▶ **YOUR TASK**:
Count the lines in the records below that contain the word "What". Reply with only that number.

▬▬▬

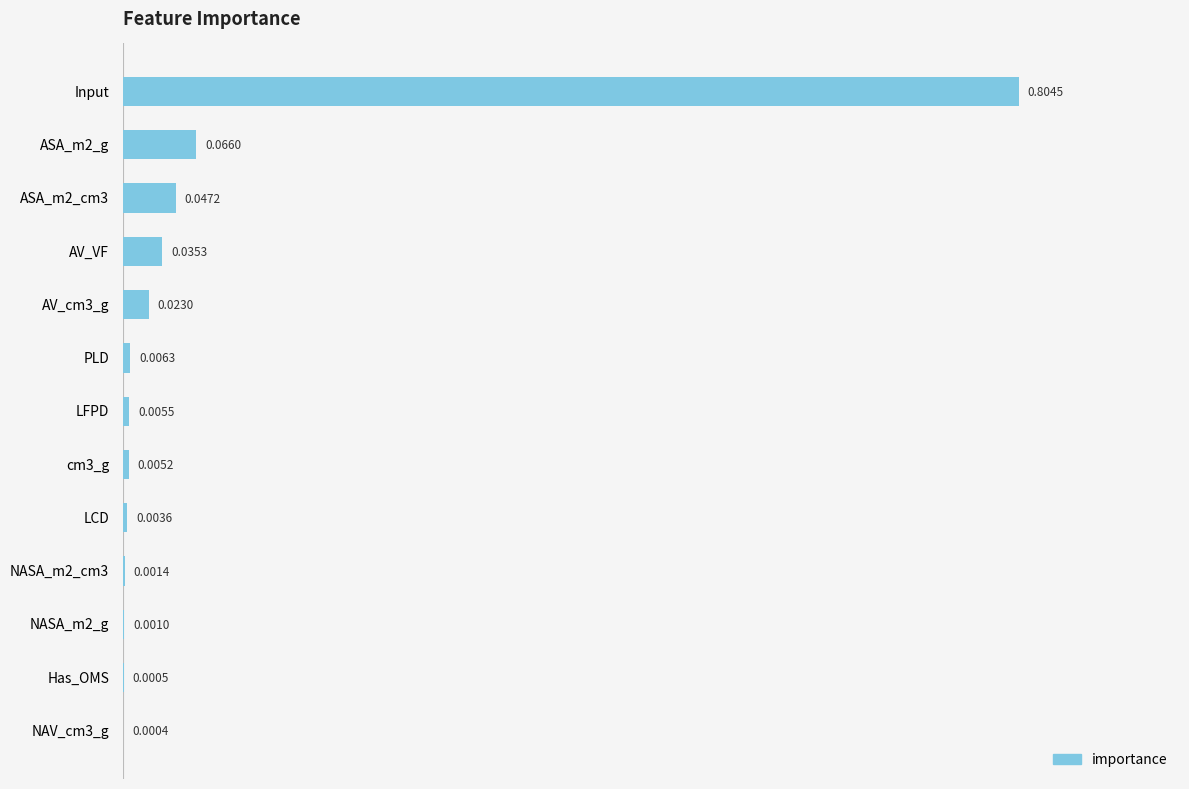

What is the sum of all values?

1.0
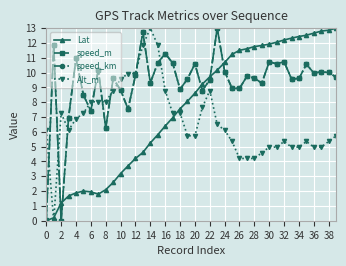

What is the maximum value for speed_km?

13.0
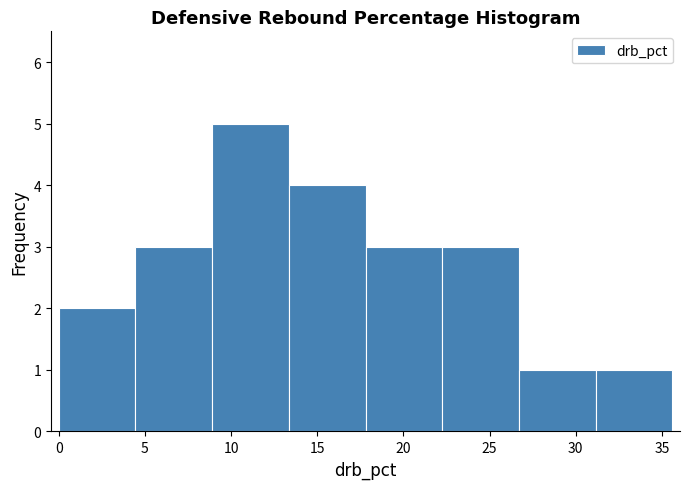

Over which range of the x-axis is the bar tallest?

8.90 to 13.35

▬▬▬

▶ **WRITTEN RESPONSE**:
2